Answer by Theo(13342) (Show Source):
You can put this solution on YOUR website! the sum of the roots are equal to -b/a
the product of the roots are equal to c/a
the standard form of the quadratic equation is ax^2 + bx + c = 0
your equation is:
3x^2 + 18 = (3k+2)x
subtract (3k+2)x from both sides of the equation to get:
3x^2 - (3k+2)x + 18 = 0
this equation is now in standard form of ax^2 + bx + c where:
a = 3
b = -(3k+2)
c = 18
sum of the roots are -b/a which becomes (3k+2)/3.

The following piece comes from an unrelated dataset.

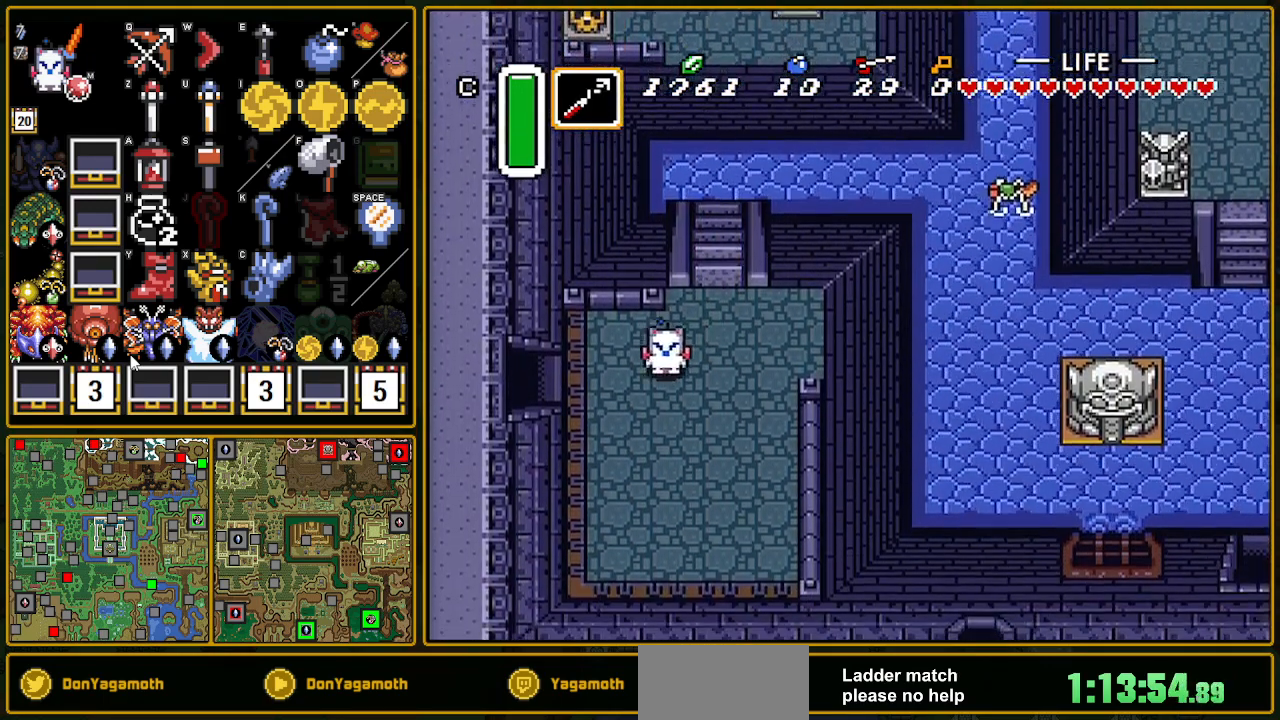
{"buttons": ["DPAD_LEFT"], "events": [[233, "DPAD_DOWN", "up"]]}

since sum of the roots is equal to 6, this means that (3k+2)/3 = 6.
multiply both sides of this equation by 3 to get:
3k+2 = 18
subtract 2 from both sides of this equation to get:
3k = 16
divide both sides of this equation by 3 to get;
k = 16/3
that should be the value of k.
let's see if that works.
when k = 16/3, 3k+2 = 3*16/3 + 2 = 18.
your equation of 3x^2 + 18 = (3k+2)x becomes:
3x^2 + 18 = 18x
subtract 18x from both sides of this equation to get:
3x^2 - 18x + 18 = 0
divide both sides of this equation by 3 to get:
x^2 - 6x + 6 = 0
we can use the formula of sum of the roots = -b/a to get 6/1 = 6.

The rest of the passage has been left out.